6Le dernier chapitre enfin célèbre l’apothéose du lecteur, placé depuis les années 1970 dans une position véritablement symétrique à celle de l’auteur, au lieu d’être considéré comme un récepteur passif. Le lecteur crée l’œuvre autant que l’auteur. Et pour démontrer combien l’œuvre littéraire est tendue vers sa réception, E. Fraisse s’appuie sur l’analyse du roman policier (p. 229‑234). L’importance du lecteur pour donner vie à l’œuvre est en effet particulièrement visible dans ce genre où le texte est très nettement construit en fonction de l’effet à produire, des conjonctures à susciter, et où le lecteur est donc inscrit au cœur du projet d’écriture.

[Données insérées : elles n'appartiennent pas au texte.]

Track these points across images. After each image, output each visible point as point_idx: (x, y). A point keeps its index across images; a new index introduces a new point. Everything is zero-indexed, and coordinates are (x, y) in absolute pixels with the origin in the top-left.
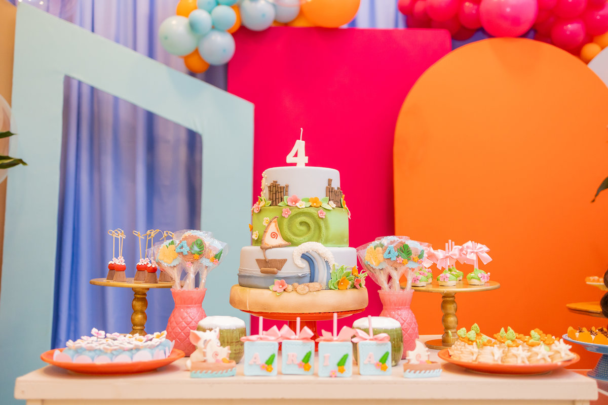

7Pour montrer toute l’importance d’une esthétique de la réception, E. Fraisse pointe également la vitalité des études qui ont abordé l’acte de la lecture avec les outils des sciences humaines (approches anthropologiques, sociologiques et historiques), et insiste sur l’intérêt de construire une histoire des lecteurs et de leur manière de lire qui n’établisse pas de hiérarchie entre la lecture du critique érudit et la « lecture ordinaire ». Il y a bien en effet, rappelle E. Fraisse, plusieurs lectures d’une œuvre, la lecture étant interprétation. A. Thibaudet qui proposait trois ordres de lecture et de critique, la critique spontanée et mondaine, la critique de la chaire et la critique des créateurs, E. Fraisse répond ainsi que le classement n’est pas pertinent puisqu’un même lecteur peut relever de deux catégories, et il développe longuement le cas de Montaigne combinant ces trois types de critique. Il y a donc bel et bien une multitude de lectures déjà pour un seul lecteur, toutes également intéressantes dans une perspective de la réception.
8Une dernière courte section (p. 250‑261) aborde la question des réécritures, traductions, parodies et pastiches. Sans être la plus riche, cette section est la plus ludique et la plus sympathique, avec ses exemples tirés de A la manière de… de Muller et Reboux, du « Carnaval des chefs‑d’œuvre » de Georges Fourest et des chansons de Bobby Lapointe (p. 255‑256). Signalons qu’on peut des prolongements de cette approche dans le livre récent de Sophie Rabau dont Acta fabula a déjà rendu compte : L’Intertextualité, Flammarion, GF‑Corpus (voir notamment l’introduction du volume, p. 11‑46).
9Au final, cet ouvrage doit moins être considéré comme un plaidoyer polémique en faveur d’une analyse sociologique des œuvres – l’esthétique de la réception ayant droit de cité depuis près de trente ans à l’Université et le combat étant en quelque sorte gagné depuis longtemps – que comme une synthèse sur les travaux inspirés par l’approche sociologique du fait littéraire depuis les années 1970.